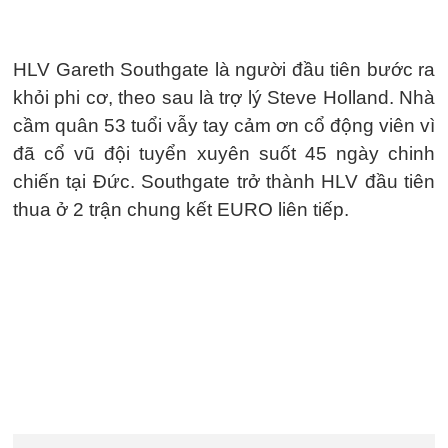
HLV Gareth Southgate là người đầu tiên bước ra
khỏi phi cơ, theo sau là trợ lý Steve Holland. Nhà
cầm quân 53 tuổi vẫy tay cảm ơn cổ động viên vì
đã cổ vũ đội tuyển xuyên suốt 45 ngày chinh
chiến tại Đức. Southgate trở thành HLV đầu tiên
thua ở 2 trận chung kết EURO liên tiếp.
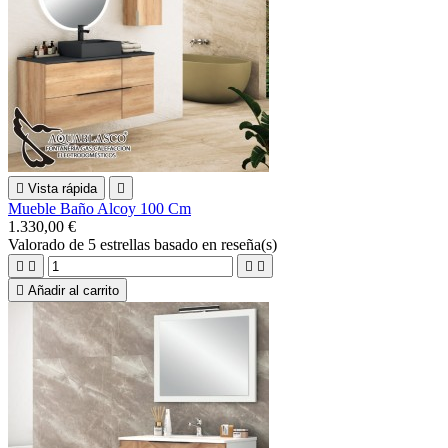

Vista rápida

Mueble Baño Alcoy 100 Cm
1.330,00 €
Valorado
de 5 estrellas basado en
reseña(s)





Añadir al carrito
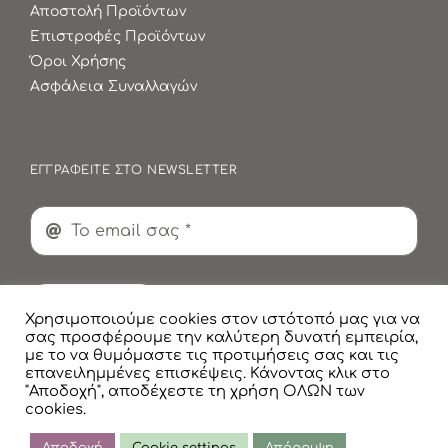
Αποστολή Προϊόντων
Επιστροφές Προϊόντων
Όροι Χρήσης
Ασφάλεια Συναλλαγών
ΕΓΓΡΑΦΕΙΤΕ ΣΤΟ NEWSLETTER
Εγγραφή
Χρησιμοποιούμε cookies στον ιστότοπό μας για να
σας προσφέρουμε την καλύτερη δυνατή εμπειρία,
με το να θυμόμαστε τις προτιμήσεις σας και τις
επανειλημμένες επισκέψεις. Κάνοντας κλικ στο
"Αποδοχή", αποδέχεστε τη χρήση ΟΛΩΝ των
cookies.
© Copyright
2026 Faskomilaki All Rights Reserved |
Πολιτική Προστασίας Προσωπικών Δεδομένων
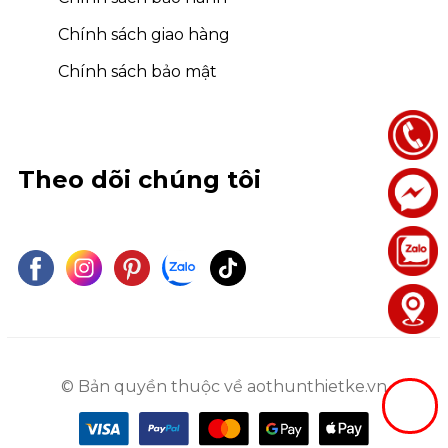
Chính sách giao hàng
Chính sách bảo mật
Theo dõi chúng tôi
© Bản quyền thuộc về aothunthietke.vn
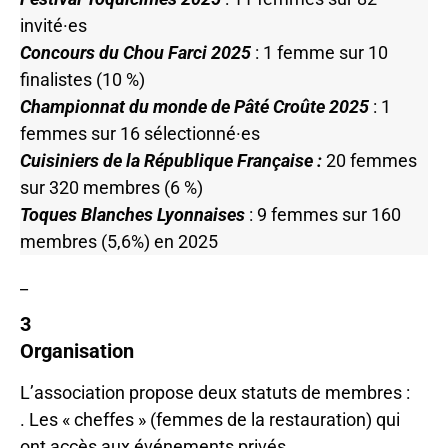
invité·es
Concours du Chou Farci 2025
: 1 femme sur 10
finalistes (10 %)
Championnat du monde de Pâté Croûte 2025
: 1
femmes sur 16 sélectionné·es
Cuisiniers de la République Française :
20 femmes
sur 320 membres (6 %)
Toques Blanches Lyonnaises
: 9 femmes sur 160
membres (5,6%) en 2025
_
3
Organisation
L’association propose deux statuts de membres :
. Les « cheffes » (femmes de la restauration) qui
ont accès aux événements privés,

Task prompt: Produce an exact reproduction of the listing above, limited to the lines starting at the line with "Χρησιμοποιούμε cookies στον" and ending at the line with "la restauration) qui", both kept, with every picture left out.

Task answer:
Χρησιμοποιούμε cookies στον ιστότοπό μας για να
σας προσφέρουμε την καλύτερη δυνατή εμπειρία,
με το να θυμόμαστε τις προτιμήσεις σας και τις
επανειλημμένες επισκέψεις. Κάνοντας κλικ στο
"Αποδοχή", αποδέχεστε τη χρήση ΟΛΩΝ των
cookies.
© Copyright
2026 Faskomilaki All Rights Reserved |
Πολιτική Προστασίας Προσωπικών Δεδομένων
Chính sách giao hàng
Chính sách bảo mật
Theo dõi chúng tôi
© Bản quyền thuộc về aothunthietke.vn
invité·es
Concours du Chou Farci 2025
: 1 femme sur 10
finalistes (10 %)
Championnat du monde de Pâté Croûte 2025
: 1
femmes sur 16 sélectionné·es
Cuisiniers de la République Française :
20 femmes
sur 320 membres (6 %)
Toques Blanches Lyonnaises
: 9 femmes sur 160
membres (5,6%) en 2025
_
3
Organisation
L’association propose deux statuts de membres :
. Les « cheffes » (femmes de la restauration) qui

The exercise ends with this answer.